Software-bouwer Baan laat ongeveer de helft van de software voor zijn nieuwe erp-versie (enterprise resource planning) ontwikkelen in het Indiase Hyderabat.
Volgens Laurens van der Tang, verantwoordelijk voor R&D bij Baan, blijven sleutelactiviteiten als algemene architectuur en samenstellen van de verschillende software-onderdelen behouden in Nederland.
"Onze groei wordt in Nederland beperkt door de arbeidsmarkt", meent Van der Tang.
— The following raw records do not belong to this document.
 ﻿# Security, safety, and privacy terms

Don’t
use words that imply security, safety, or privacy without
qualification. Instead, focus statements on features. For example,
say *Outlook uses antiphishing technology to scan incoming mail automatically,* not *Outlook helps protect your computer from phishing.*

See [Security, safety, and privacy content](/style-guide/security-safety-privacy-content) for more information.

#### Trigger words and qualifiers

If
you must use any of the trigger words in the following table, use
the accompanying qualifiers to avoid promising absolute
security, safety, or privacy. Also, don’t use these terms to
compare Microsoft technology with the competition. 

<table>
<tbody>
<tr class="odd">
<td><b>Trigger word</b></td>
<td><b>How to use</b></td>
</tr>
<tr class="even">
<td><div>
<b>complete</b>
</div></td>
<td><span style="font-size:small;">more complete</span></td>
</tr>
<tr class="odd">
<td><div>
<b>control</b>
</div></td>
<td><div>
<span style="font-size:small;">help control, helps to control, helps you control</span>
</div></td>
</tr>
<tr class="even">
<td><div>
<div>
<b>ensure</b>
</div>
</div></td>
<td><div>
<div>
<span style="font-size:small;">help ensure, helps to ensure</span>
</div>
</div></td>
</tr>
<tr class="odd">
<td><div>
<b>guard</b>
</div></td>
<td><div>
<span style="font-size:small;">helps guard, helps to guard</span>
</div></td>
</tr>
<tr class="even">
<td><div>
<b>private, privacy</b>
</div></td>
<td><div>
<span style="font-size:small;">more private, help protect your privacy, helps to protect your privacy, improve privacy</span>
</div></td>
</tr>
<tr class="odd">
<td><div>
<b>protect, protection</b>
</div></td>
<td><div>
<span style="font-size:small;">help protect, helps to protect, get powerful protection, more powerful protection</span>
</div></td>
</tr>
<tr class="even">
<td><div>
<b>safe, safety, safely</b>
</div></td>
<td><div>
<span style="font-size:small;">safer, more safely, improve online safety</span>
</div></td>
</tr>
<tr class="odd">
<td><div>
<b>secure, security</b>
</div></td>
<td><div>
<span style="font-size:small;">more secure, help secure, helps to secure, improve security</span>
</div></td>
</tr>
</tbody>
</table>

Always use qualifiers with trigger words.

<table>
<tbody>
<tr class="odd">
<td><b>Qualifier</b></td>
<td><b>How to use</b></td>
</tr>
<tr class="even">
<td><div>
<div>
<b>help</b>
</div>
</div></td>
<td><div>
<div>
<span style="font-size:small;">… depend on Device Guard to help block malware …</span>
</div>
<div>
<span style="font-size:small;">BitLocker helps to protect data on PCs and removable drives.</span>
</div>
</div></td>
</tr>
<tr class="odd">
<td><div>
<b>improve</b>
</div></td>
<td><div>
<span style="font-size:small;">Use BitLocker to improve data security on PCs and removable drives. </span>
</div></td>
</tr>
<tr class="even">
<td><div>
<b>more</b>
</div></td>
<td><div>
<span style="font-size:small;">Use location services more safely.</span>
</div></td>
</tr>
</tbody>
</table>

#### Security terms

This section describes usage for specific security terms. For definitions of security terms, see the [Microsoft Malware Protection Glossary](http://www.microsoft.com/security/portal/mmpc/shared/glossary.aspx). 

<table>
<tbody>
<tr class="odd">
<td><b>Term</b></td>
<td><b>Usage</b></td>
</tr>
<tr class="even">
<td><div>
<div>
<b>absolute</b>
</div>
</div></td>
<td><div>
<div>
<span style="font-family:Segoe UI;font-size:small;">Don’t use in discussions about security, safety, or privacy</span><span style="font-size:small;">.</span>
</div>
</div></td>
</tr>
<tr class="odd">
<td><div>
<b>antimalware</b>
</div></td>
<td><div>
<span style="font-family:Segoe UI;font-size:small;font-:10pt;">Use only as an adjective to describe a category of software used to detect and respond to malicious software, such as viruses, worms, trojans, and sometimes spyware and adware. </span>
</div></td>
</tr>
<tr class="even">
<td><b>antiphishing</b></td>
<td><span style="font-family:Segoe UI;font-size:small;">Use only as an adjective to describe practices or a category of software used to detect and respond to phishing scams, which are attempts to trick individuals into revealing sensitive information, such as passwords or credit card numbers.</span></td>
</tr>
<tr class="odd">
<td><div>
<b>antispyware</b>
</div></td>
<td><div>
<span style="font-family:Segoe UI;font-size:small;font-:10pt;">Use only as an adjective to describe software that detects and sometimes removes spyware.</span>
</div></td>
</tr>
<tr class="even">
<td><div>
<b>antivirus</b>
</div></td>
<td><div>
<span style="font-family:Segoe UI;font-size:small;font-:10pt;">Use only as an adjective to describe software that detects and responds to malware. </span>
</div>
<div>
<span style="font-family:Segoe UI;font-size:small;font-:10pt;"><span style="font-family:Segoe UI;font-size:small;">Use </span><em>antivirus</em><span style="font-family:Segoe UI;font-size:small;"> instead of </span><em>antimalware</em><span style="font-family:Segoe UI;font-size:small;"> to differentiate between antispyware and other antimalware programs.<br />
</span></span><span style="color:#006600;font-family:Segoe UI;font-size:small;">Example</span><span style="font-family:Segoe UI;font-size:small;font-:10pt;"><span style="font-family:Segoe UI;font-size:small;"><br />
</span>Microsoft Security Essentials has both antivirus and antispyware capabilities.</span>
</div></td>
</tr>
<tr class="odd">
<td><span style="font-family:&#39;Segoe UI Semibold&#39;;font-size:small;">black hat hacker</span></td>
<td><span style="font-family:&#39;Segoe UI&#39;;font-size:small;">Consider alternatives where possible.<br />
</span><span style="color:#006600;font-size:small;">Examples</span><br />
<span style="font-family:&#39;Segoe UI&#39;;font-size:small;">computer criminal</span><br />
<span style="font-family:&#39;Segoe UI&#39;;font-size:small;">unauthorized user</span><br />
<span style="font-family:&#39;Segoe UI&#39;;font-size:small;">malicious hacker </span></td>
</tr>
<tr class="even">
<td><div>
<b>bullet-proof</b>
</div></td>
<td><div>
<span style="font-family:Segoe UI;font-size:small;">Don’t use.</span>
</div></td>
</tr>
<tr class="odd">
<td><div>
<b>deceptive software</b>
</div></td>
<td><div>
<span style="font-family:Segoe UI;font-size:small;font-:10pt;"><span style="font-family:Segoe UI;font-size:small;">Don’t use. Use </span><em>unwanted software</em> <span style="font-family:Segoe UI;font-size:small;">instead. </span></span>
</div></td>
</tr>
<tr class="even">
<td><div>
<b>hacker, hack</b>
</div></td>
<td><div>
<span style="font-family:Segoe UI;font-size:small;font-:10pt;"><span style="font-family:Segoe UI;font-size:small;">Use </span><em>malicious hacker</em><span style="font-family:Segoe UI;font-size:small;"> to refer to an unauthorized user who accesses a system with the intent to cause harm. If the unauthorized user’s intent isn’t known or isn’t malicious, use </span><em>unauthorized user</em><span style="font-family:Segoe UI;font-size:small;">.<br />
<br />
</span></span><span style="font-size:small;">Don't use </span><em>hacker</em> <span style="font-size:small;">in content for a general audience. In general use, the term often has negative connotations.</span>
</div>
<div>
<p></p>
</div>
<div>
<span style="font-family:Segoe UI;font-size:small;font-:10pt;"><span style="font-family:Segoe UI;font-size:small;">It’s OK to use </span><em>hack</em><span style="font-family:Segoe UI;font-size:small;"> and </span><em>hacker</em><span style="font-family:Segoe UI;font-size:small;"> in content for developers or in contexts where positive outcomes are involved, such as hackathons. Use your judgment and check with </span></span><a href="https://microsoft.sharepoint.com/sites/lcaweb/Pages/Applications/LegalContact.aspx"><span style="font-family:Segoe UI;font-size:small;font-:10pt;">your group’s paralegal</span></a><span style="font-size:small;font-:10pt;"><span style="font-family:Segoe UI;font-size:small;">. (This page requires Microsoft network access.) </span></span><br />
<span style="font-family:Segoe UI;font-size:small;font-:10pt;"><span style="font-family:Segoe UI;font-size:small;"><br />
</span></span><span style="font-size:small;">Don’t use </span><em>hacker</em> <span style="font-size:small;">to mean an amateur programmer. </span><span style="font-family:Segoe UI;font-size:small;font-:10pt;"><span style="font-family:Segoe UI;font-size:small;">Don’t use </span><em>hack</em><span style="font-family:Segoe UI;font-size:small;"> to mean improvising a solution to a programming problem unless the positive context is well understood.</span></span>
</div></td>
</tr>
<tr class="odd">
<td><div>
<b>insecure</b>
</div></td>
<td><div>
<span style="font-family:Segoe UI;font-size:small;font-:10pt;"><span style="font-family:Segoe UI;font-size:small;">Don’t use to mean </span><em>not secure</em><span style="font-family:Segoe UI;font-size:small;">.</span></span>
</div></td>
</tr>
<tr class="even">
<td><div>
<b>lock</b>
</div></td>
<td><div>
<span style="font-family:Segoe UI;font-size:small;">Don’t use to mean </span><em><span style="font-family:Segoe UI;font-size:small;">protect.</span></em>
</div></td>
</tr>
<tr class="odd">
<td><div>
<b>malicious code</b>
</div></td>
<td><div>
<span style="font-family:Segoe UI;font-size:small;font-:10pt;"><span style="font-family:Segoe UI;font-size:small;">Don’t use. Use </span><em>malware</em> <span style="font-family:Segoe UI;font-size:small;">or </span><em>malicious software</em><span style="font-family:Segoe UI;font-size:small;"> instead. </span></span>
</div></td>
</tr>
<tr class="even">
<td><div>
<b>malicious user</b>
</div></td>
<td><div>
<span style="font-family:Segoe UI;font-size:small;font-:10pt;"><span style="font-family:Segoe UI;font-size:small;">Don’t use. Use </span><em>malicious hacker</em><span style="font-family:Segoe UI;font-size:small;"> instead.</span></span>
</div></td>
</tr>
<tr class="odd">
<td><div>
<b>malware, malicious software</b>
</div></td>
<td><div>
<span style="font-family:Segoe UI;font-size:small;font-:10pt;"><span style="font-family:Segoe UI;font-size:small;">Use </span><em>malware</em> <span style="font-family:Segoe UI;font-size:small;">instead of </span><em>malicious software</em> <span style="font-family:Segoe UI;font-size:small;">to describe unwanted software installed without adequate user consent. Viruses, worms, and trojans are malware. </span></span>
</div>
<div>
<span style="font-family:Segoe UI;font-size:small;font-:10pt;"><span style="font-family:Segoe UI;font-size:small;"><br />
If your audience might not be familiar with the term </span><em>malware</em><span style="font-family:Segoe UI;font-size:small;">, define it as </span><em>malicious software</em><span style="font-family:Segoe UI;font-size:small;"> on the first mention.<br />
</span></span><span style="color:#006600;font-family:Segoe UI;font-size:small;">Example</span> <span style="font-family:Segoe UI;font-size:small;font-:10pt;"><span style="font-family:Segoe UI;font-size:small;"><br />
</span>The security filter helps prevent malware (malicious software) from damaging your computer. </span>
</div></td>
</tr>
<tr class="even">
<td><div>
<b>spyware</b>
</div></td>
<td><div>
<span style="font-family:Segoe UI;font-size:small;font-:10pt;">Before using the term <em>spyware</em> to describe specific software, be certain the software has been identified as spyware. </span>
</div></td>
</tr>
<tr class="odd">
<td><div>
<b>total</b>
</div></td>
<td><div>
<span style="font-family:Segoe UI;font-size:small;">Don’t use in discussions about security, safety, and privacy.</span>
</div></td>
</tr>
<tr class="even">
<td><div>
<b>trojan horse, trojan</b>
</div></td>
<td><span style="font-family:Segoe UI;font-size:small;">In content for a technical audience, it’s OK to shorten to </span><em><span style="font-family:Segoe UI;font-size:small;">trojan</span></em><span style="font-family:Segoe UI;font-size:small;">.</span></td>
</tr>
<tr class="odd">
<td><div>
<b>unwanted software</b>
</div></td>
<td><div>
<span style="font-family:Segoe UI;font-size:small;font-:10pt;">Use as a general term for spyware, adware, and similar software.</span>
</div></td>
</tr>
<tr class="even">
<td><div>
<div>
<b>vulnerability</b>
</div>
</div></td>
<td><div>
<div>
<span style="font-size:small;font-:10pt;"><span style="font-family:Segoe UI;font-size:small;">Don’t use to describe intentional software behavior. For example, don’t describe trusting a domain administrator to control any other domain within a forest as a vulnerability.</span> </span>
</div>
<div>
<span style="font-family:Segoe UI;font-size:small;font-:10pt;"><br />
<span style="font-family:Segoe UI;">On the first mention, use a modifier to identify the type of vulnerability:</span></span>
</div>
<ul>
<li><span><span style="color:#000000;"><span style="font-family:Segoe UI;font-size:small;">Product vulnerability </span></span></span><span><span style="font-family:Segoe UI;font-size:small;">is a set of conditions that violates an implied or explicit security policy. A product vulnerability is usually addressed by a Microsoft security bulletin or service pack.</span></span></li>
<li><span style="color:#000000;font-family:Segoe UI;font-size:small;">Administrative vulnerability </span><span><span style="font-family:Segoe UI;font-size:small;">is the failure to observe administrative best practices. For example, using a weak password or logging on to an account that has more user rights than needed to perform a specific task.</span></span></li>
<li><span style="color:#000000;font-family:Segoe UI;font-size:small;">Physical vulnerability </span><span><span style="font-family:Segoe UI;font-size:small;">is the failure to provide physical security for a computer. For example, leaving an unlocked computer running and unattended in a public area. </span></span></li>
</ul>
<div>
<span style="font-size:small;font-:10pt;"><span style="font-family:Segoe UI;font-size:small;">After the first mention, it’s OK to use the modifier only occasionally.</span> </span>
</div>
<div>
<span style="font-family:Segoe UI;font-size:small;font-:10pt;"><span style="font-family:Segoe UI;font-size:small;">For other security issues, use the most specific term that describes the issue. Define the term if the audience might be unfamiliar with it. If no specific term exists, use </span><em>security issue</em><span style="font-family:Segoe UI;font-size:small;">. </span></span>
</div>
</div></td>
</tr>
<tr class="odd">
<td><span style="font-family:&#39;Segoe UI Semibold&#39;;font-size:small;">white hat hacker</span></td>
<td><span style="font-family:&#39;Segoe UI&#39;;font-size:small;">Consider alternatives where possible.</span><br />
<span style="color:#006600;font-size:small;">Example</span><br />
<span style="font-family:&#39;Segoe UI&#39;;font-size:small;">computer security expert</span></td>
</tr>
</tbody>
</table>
Sinds tien jaar heeft Baan een ontwikkellaboratorium in India. Ongeveer 30 tot 40 procent van de productontwikkeling vindt er plaats.
Volgens Van der Tang is de belangrijkste reden om voor Baan V intensiever gebruik te maken van de ‘India-route’ het gebrek aan gekwalificeerd personeel in Nederland: "In Nederland studeren jaarlijks niet meer dan enkele honderden mensen af in een IT-richting. In India kunnen we veel makkelijker talent aantrekken." Ook de lagere loonkosten spelen volgens de R&D-manager een rol. Met een relatief laag budget kan veel ontwikkelwerk snel verricht worden.
Een gedistribueerd ontwikkelteam stelt wel bepaalde eisen aan de coördinatie. Zo wordt onder andere gebruikt gemaakt van een gedistribueerde ontwikkelomgeving en software configuratie management en integraal projectmanagement. Daarnaast is er regelmatig uitwisseling van mensen.
Baan is niet de enige softwareleverancier met een ontwikkellaboratorium in India. Vorige week maakte Computer Associates bekend een ontwikkelcentrum in de voormalige Britse kolonie op te starten. Ook bedrijven als Microsoft, SCO, SAS Institute en Novell zijn hier al enige jaren actief.